Eine 4-Tage-Woche ist in Deutschland bisher nur als Teilzeitarbeit möglich. Durch die „gekürzte“ Arbeitszeit wird allerdings immer auch das Gehalt reduziert. Aus einer Studie von HubSpot zum Thema „Hybrides Arbeiten 2022“ geht hervor, dass nur 54% der Mitarbeiter in Deutschland ein reduziertes Gehalt für weniger Arbeitszeit pro Woche hinnehmen würden. Die Themen Geld und Work-Life-Balance sind für viele Menschen also nicht ausgeglichen und immerhin 46% der Befragten würden sich eher für eine Gehaltserhöhung statt einem zusätzlichen freien Tag entscheiden.

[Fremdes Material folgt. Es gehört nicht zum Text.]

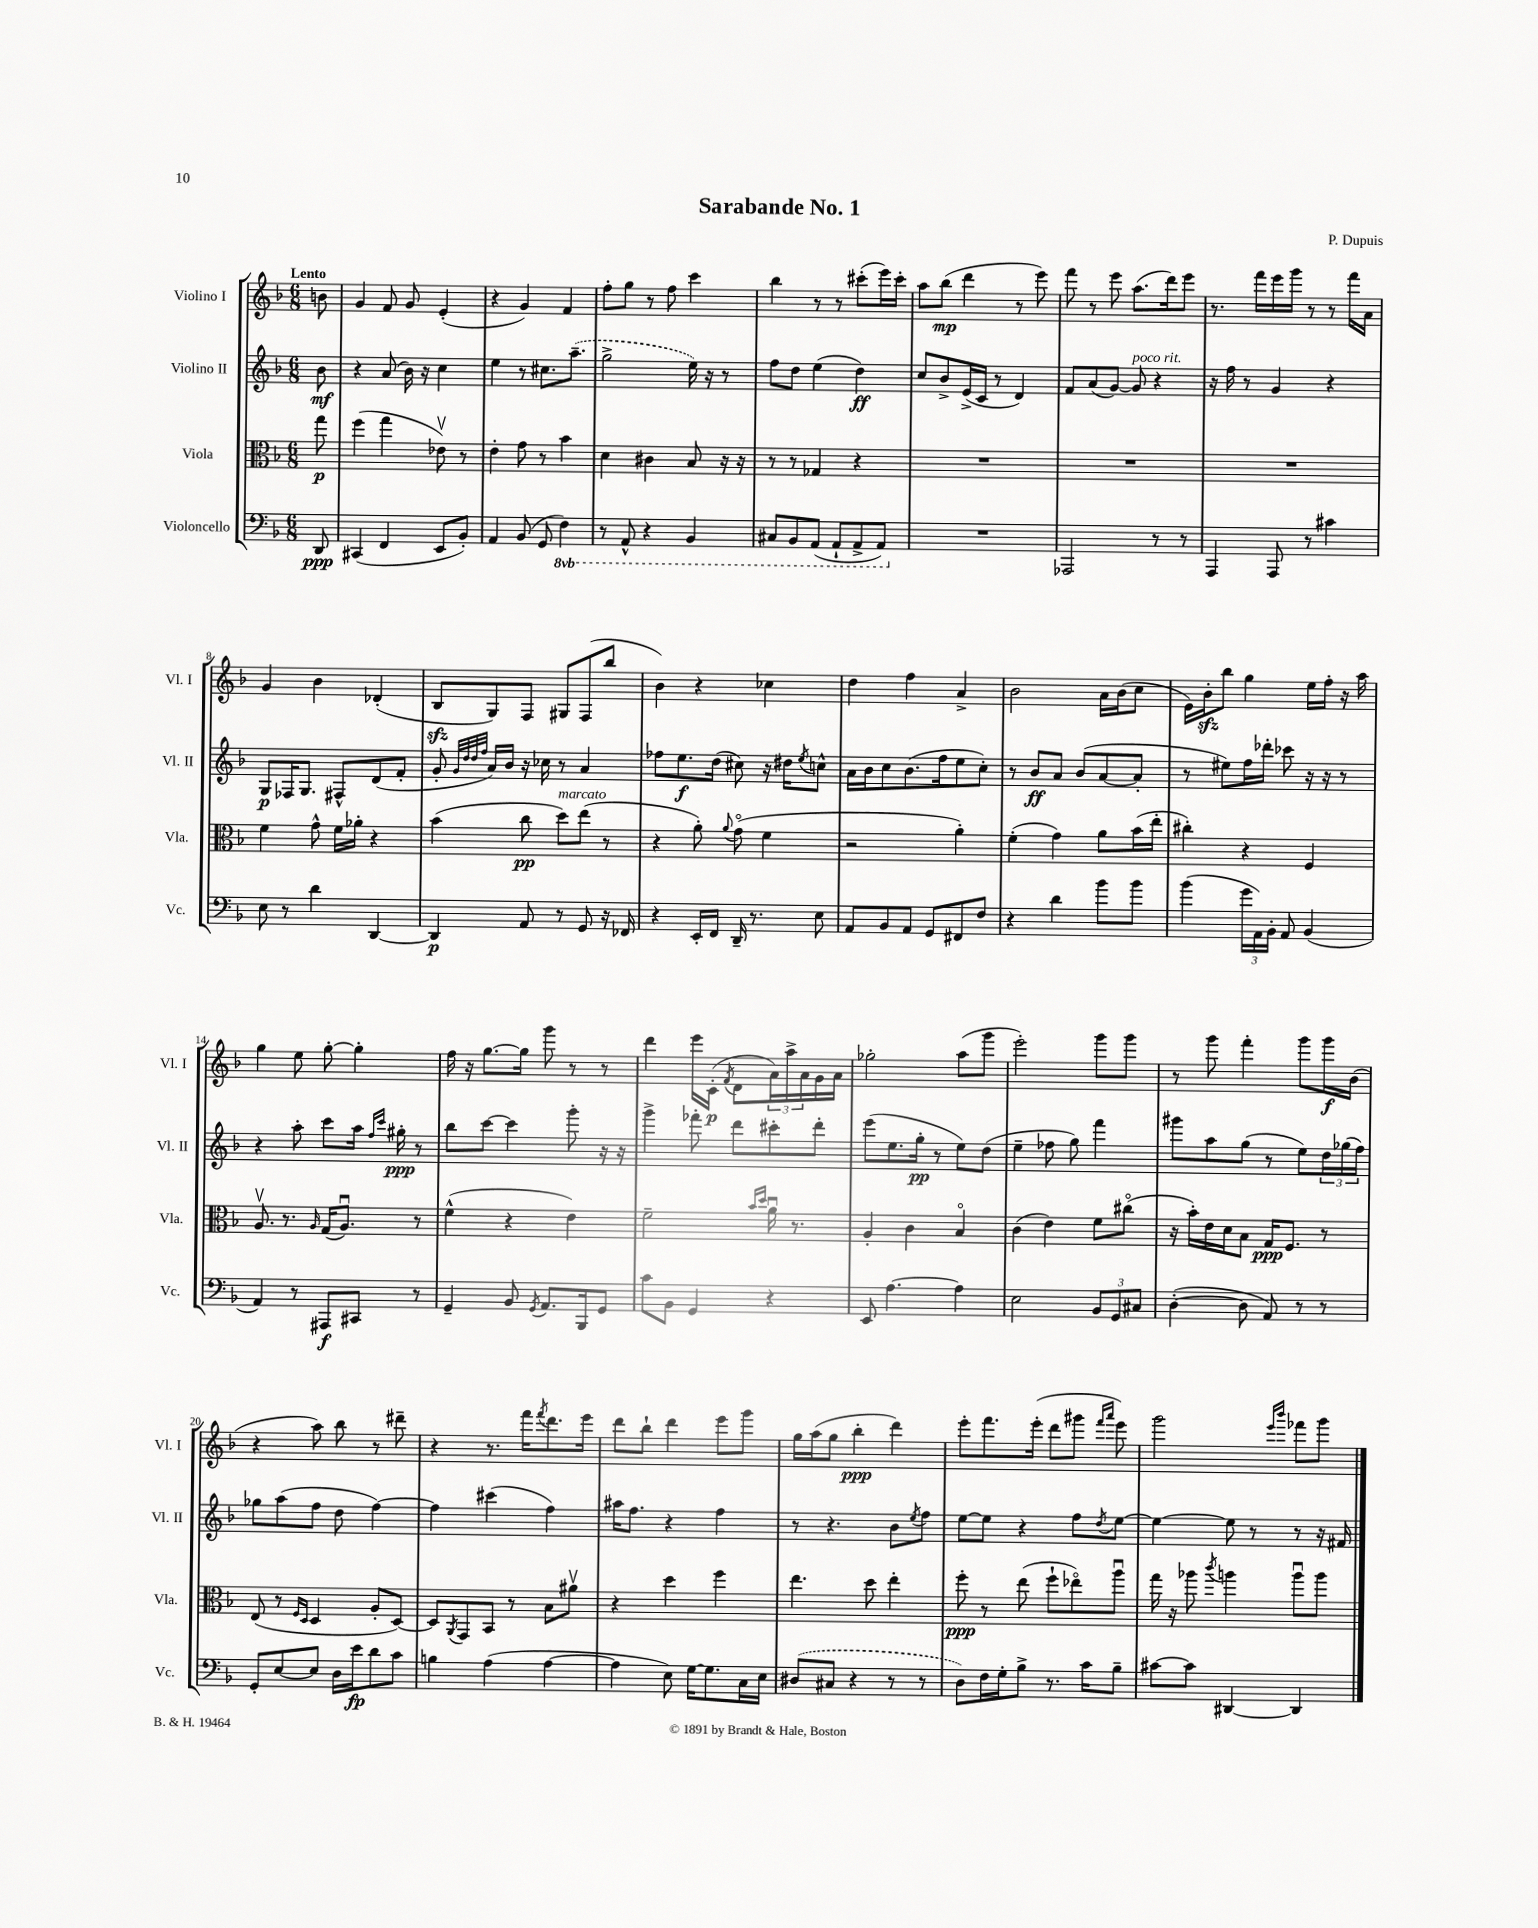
\header { title = "Sarabande No. 1" composer = "P. Dupuis" }
<<
\new StaffGroup <<
\new Staff = "s0" \with { instrumentName = "Violino I" shortInstrumentName = "Vl. I" } {
    \clef treble \key f \major \numericTimeSignature \time 6/8 \partial 8 \tempo "Lento"
    b'8 |
    g'4 f'8 g'8 e'4-.( |
    r4 g'4) f'4 |
    f''8-. g''8 r8 f''8 c'''4 |
    bes''4 r8 r8 cis'''8-.( e'''16) cis'''16-. |
    a''8 bes''8\mp( d'''4 r8 e'''8) |
    f'''8 r8 e'''8 a''8.( d'''16) e'''8 |
    r8. f'''16 e'''16 g'''16 r8 r8 f'''16 a'16 |
    g'4 bes'4 des'4-.( |
    bes8\sfz g8) f8 gis8 f8( bes''8 |
    bes'4) r4 ces''4 |
    d''4 f''4 a'4-> |
    bes'2 a'16 bes'16( c''8 |
    e'16) bes'16-.\sfz bes''8 g''4 e''16 f''16-. r16 a''16 |
    g''4 e''8 g''8~-. g''4-. |
    f''16 r16 g''8.~ g''16 g'''8 r8 r8 |
    d'''4 e'''16 c'16-.\p( \acciaccatura { f'8 } d'8 \tuplet 3/2 { a'16) a''16-> a'16 } g'16 a'16 |
    ges''2-. a''8( g'''8 |
    e'''2-.) g'''8 g'''8 |
    r8 g'''8 f'''4-. g'''8 g'''16\f bes'16( |
    r4 a''8) bes''8 r8 dis'''8-- |
    r4 r8. f'''16 \acciaccatura { f'''8 } d'''8. e'''16 |
    d'''8 bes''8-! d'''4 e'''8 g'''8 |
    g''16 a''16( g''8 bes''4-.\ppp d'''4) |
    e'''8-. f'''8. e'''16-.( d'''8 gis'''8 \grace { f'''16 a'''16 } e'''8) |
    g'''2 \grace { e'''16 bes'''16 } fes'''8 g'''8 \bar "|." |
}
\new Staff = "s1" \with { instrumentName = "Violino II" shortInstrumentName = "Vl. II" } {
    \clef treble \key f \major \numericTimeSignature \time 6/8 \partial 8
    bes'8\mf |
    r4 a'8( bes'16) r16 c''4 |
    e''4 r8 cis''8. \once \slurDashed a''8.--( |
    g''2-> e''16) r16 r8 |
    f''8 d''8 e''4( d''4\ff) |
    c''8 bes'8-> e'16->( c'16 r8 d'4) |
    f'8 a'8( g'8~) g'8^\markup { \italic "poco rit." } r4 |
    r16 f''16 r8 g'4 r4 |
    g8\p fes16 g8. fis8-^ d'8( f'8-. |
    g'8-. \grace { g'32 d''32 d''32 f''32 } a'16) bes'16 r16 ces''16 r8 a'4 |
    fes''8 e''8.\f d''16( cis''8) r16 dis''16 \acciaccatura { e''8 } c''8-^ |
    a'16 bes'16 c''8 bes'8.( f''16 e''8 c''8-.) |
    r8 bes'8\ff a'8 bes'8( a'8~ a'8-. |
    r8 eis''8) f''16 des'''16-. ces'''8 r16 r16 r8 |
    r4 a''8-. c'''8 a''16 \grace { f''16 c'''16 } gis''16-.\ppp r8 |
    bes''8 c'''8~ c'''4 g'''8-. r16 r16 |
    g'''4-> fes'''8-. d'''8 cis'''8-. d'''8-. |
    e'''8( e''8. g''16-.\pp r8 e''8) d''8( |
    e''4-- fes''8 g''8) f'''4 |
    gis'''8 a''8 g''8( r8 e''8) \tuplet 3/2 { d''16 ges''16( f''16) } |
    ges''8 a''8( f''8 d''8 f''4~) |
    f''4 cis'''4( f''4) |
    ais''16 f''8. r4 f''4 |
    r8 r4. bes'8 \acciaccatura { e''8 } f''8 |
    e''8~ e''8 r4 f''8 \acciaccatura { d''8 } e''8~ |
    e''4~ e''8 r8 r8 r16 fis'16 \bar "|." |
}
\new Staff = "s2" \with { instrumentName = "Viola" shortInstrumentName = "Vla." } {
    \clef alto \key f \major \numericTimeSignature \time 6/8 \partial 8
    g''8\p |
    f''4( g''4 ees'8\upbow) r8 |
    e'4-. g'8 r8 bes'4 |
    d'4 cis'4 bes8 r16 r16 |
    r8 r8 ges4 r4 |
    R2. |
    R2. |
    R2. |
    f'4 g'8-^ f'16 aes'16-. r4 |
    bes'4( c''8\pp d''8^\markup { \italic "marcato" }) e''8( r8 |
    r4 a'8-.) \appoggiatura { a'8 } g'8\flageolet( f'4 |
    r2 a'4-.) |
    f'4-.( g'4) a'8 bes'16( e''16-. |
    cis''4-.) r4 f4 |
    a8.\upbow r8. \grace { a16 } g16( a8.\downbow) r8 |
    f'4-^( r4 e'4) |
    f'2-- \grace { bes'16 d''16 } a'16\downbow r8. |
    a4-. c'4 bes4\flageolet |
    c'4( e'4) f'8 cis''8\flageolet( |
    r16 bes'16-.) e'16 d'16 bes8 g16\ppp f8. r8 |
    e8( r8 \grace { f16 d16 } d4 a8-. d8~) |
    d8 \acciaccatura { a,8 } g,8 bes,8 r8 bes8 ais'8\upbow |
    r4 d''4 f''4 |
    e''4. d''8 e''4-. |
    f''8-.\ppp r8 e''8( f''8-! ees''8\flageolet) a''8\downbow |
    g''16 r16 aes''8 \acciaccatura { c'''8 } a''4 a''8\downbow a''8 \bar "|." |
}
\new Staff = "s3" \with { instrumentName = "Violoncello" shortInstrumentName = "Vc." } {
    \clef bass \key f \major \numericTimeSignature \time 6/8 \set Staff.ottavationMarkups = #ottavation-simple-ordinals \partial 8
    d,8\ppp |
    cis,4( f,4 e,8 bes,8-.) |
    a,4 bes,8( g,8 \ottava #-1 f,4) |
    r8 a,,8-^ r4 bes,,4 |
    cis,8 bes,,8 a,,8( a,,8-! a,,8-> a,,8) \ottava #0 |
    R2. |
    aes,,2 r8 r8 |
    a,,4 a,,8 r8 cis'4 |
    e8 r8 d'4 d,4~ |
    d,4\p a,8 r8 g,8 r16 fes,16 |
    r4 e,16-. f,16 d,16-- r8. e8 |
    a,8 bes,8 a,8 g,8 fis,8 f8 |
    r4 d'4 bes'8 bes'8 |
    bes'4( \tuplet 3/2 { g'16 a,16) bes,16-. } a,8 bes,4( |
    a,4) r8 ais,,8\f cis,8 r8 |
    g,4-- bes,8 \acciaccatura { g,8 } a,8. bes,,16 g,8 |
    c'8 bes,8 g,4 r4 |
    e,8 a4.~ a4 |
    e2 \tuplet 3/2 { bes,8 g,8 cis8 } |
    d4~-.( d8 a,8) r8 r8 |
    g,8-. e8~ e8 d16 e'16\fp d'8 c'8 |
    b4 a4( a4~ |
    a4 e8) g16~ g8. c16 e16 |
    \once \slurDashed dis8( cis8 r4 r8 r8 |
    d8) f16 g16-. bes8-> r8. c'16 bes8-- |
    cis'8~ cis'8 dis,4~ dis,4 \bar "|." |
}
>>
>>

4 Top-Vorteile der 4-Tage-Woche

Auch wenn es aktuell noch Schwierigkeiten in der Umsetzung der 4-Tage-Woche geben könnte, überwiegen trotzdem die positiven Aspekte. Die 4 Top-Vorteile haben wir Ihnen hier nochmal zusammengefasst:

Mehr Zeit fürs Privatleben

Durch die verkürzte Arbeitszeit bleibt Arbeitnehmern mehr Zeit für ihr Privatleben. So kann das Stresslevel niedrig und die Work-Life-Balance hoch gehalten werden. Das führt zu mehr Ausgeglichenheit im Alltag – und wer ausgeglichen ist, wird weniger krank! Win-win-Situation für Arbeitnehmer und Arbeitgeber!

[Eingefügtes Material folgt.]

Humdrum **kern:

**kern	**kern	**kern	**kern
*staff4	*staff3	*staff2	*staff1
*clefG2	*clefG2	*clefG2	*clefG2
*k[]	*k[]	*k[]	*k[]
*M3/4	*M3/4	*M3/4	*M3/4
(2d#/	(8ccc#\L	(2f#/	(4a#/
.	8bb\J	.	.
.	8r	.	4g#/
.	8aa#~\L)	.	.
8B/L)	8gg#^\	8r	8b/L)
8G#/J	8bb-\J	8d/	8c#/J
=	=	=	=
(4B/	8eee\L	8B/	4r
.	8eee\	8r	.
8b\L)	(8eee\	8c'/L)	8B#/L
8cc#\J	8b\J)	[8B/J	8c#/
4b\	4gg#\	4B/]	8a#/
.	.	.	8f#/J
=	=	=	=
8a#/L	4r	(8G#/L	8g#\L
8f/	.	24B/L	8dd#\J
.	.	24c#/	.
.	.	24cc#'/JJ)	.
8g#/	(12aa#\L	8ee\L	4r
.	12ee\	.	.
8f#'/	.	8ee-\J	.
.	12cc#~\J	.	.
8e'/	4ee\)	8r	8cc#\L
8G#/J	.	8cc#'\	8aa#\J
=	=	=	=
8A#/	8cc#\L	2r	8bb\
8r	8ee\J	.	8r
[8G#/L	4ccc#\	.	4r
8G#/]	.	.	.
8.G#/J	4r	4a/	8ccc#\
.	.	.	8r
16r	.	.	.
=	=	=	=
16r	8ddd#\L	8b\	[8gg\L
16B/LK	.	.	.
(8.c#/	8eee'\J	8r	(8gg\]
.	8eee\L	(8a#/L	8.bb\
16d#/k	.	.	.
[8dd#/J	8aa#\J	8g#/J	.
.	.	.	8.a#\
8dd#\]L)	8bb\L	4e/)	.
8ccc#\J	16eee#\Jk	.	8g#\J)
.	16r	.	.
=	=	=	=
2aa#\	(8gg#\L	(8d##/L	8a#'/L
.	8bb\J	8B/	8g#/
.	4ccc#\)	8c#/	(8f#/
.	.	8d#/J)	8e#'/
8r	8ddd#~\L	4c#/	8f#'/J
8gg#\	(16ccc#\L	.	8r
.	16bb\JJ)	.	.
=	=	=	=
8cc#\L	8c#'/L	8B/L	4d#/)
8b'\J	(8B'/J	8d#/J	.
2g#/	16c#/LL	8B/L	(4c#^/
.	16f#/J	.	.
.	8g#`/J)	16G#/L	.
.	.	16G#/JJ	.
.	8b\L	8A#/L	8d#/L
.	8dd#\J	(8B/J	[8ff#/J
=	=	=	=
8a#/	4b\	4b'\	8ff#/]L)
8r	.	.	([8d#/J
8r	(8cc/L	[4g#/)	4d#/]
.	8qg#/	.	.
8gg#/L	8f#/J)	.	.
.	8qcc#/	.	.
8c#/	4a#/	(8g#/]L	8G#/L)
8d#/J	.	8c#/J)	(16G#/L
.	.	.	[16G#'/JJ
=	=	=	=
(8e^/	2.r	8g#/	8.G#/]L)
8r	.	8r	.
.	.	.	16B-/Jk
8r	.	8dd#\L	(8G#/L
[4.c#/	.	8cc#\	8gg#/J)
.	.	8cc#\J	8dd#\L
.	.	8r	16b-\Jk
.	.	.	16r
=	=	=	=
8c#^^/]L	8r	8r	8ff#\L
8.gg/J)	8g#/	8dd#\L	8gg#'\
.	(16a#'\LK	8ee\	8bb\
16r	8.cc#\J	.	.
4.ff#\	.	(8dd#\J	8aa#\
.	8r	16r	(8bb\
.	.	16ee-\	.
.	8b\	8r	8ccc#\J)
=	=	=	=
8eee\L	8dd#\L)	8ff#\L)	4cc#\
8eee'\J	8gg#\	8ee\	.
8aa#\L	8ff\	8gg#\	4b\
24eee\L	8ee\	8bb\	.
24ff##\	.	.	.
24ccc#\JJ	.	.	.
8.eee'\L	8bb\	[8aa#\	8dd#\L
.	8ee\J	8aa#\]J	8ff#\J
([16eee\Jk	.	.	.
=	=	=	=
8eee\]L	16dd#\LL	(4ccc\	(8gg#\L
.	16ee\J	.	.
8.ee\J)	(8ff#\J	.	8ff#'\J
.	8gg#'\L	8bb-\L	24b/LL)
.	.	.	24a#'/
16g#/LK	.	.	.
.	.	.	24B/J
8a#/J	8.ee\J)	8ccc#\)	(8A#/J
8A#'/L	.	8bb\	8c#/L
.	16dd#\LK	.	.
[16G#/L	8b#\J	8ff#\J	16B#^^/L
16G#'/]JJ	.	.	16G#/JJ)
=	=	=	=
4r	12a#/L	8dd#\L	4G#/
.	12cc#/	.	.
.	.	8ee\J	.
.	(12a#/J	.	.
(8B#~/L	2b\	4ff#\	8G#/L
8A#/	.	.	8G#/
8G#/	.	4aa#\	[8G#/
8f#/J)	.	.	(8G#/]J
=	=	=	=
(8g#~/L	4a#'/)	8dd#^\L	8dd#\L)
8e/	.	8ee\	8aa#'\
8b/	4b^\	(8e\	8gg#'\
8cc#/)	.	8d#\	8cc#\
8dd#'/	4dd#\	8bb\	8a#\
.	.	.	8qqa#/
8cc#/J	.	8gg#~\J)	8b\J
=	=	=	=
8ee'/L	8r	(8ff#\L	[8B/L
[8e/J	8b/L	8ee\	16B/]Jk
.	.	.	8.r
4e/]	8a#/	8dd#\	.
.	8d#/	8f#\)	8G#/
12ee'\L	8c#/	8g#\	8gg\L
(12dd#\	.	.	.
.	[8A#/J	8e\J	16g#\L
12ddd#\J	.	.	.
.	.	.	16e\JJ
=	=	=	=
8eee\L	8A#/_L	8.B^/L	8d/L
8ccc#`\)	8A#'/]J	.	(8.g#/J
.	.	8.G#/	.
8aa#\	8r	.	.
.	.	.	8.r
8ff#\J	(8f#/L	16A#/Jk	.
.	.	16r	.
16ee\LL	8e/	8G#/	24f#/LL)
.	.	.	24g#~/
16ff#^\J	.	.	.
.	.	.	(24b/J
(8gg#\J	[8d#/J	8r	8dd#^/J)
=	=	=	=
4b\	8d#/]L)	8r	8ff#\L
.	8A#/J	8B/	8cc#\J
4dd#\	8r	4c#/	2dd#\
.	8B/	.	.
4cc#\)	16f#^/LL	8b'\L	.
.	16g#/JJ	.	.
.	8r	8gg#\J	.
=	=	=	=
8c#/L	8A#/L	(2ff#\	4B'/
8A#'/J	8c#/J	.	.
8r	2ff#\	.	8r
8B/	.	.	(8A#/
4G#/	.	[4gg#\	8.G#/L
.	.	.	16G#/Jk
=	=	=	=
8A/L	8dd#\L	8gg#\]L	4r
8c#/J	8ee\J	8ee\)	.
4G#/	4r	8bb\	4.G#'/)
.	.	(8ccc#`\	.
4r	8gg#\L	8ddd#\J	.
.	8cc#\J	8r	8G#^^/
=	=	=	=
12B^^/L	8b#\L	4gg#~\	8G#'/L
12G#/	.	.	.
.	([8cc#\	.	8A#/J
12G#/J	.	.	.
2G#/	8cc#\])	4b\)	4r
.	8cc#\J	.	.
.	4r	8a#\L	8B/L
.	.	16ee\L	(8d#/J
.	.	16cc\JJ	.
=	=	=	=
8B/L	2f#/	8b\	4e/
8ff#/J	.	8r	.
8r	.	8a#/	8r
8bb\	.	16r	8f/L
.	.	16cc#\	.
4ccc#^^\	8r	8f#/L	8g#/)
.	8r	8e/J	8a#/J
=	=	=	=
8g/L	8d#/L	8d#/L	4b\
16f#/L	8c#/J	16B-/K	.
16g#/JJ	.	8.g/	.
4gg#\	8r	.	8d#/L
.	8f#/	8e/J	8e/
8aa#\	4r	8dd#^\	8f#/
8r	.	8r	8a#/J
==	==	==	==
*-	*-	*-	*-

Motivation wird gesteigert

Eine gesteigerte Motivation führt zu mehr Engagement im Job – und davon profitiert vor allem der Arbeitgeber!

Vorne dabei im Kampf um qualifizierte Fachkräfte

Die Vier-Tage-Woche ist ein attraktives Argument für einen möglichen Arbeitgeber. Im „War for Talents“ deutlicher Pluspunkt, um die besten Fachkräfte für sich zu gewinnen.

Geringere Arbeitszeit ≠ geringere Produktivitätsrate

Nur weil die Arbeitszeit verringert wird, heißt es noch lange nicht, dass auch die Produktivität sinkt – im Gegenteil: Pilotprojekte haben gezeigt, dass die Mitarbeiter sogar produktiver sind als in einer normalen Fünf-Tage-Woche.

Fazit

Fakt ist, dass die 4-Tage-Woche erhebliche Vorteile mit sich bringt, was einige Modellversuche in anderen Ländern bereits gezeigt haben oder noch zeigen werden. Das Modell lässt sich theoretisch auch bei uns in Deutschland einfach umsetzen, wie einige Unternehmen schon erfolgreich zeigen. Allerdings müsste sich in Sachen Arbeitszeiten grundsätzlich etwas ändern. Ein 4-Tage-Modell mit zehn Arbeitsstunden pro Tag ist für die meisten eher unattraktiv und an der Grenze des gesetzlich Zulässigen. Vielmehr müsste hinterfragt werden, ob die 40-Stunden-Woche, welche seit ca. 50 Jahren unverändert existiert, nicht längst dem Industriezeitalter angehört. In Sachen Gehältern dürfen zudem bei aktueller Inflationsrate keine Einbußen entstehen, damit ein flexibles Arbeitszeitmodell in Kauf genommen wird.